■ WRITTEN TASK
The required output is the line that contains "Zone 2 (NDVI), 2: 0.46 -> 0.515" and every line after it, each written out exactly, up to the end of the entries.

■ SUPPLIED MATERIAL
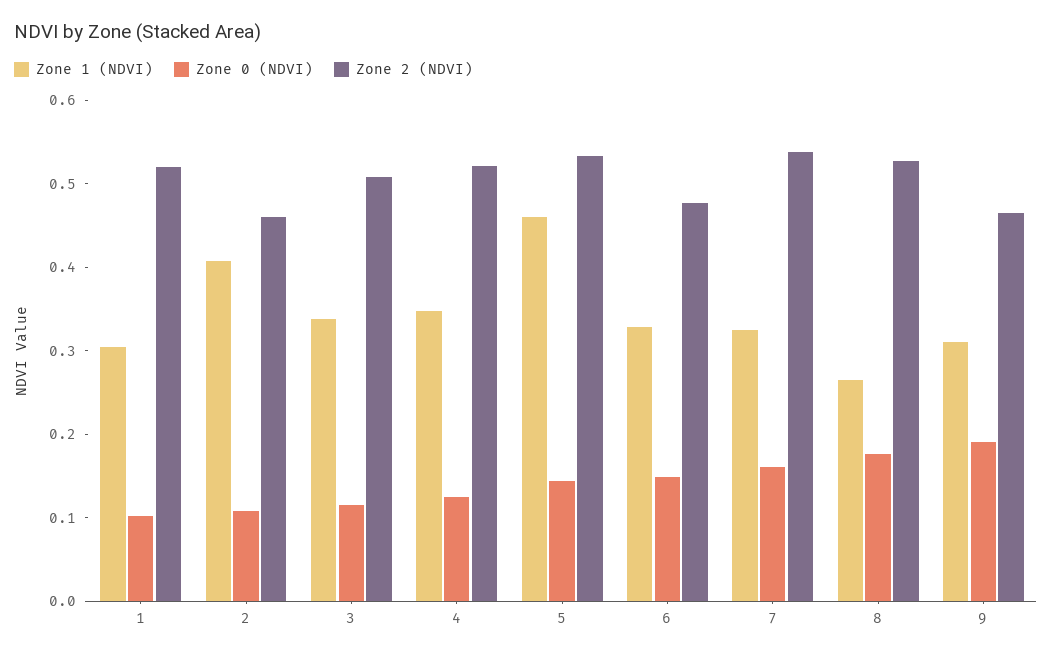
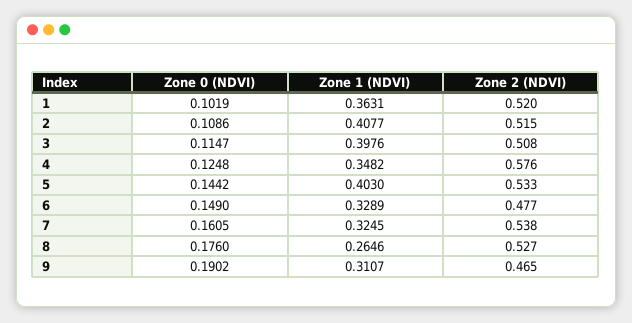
Zone 1 (NDVI), 1: 0.3 -> 0.3631
Zone 2 (NDVI), 2: 0.46 -> 0.515
Zone 1 (NDVI), 3: 0.34 -> 0.3976
Zone 2 (NDVI), 4: 0.52 -> 0.576
Zone 1 (NDVI), 5: 0.46 -> 0.403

■ EXPECTED OUTPUT
Zone 2 (NDVI), 2: 0.46 -> 0.515
Zone 1 (NDVI), 3: 0.34 -> 0.3976
Zone 2 (NDVI), 4: 0.52 -> 0.576
Zone 1 (NDVI), 5: 0.46 -> 0.403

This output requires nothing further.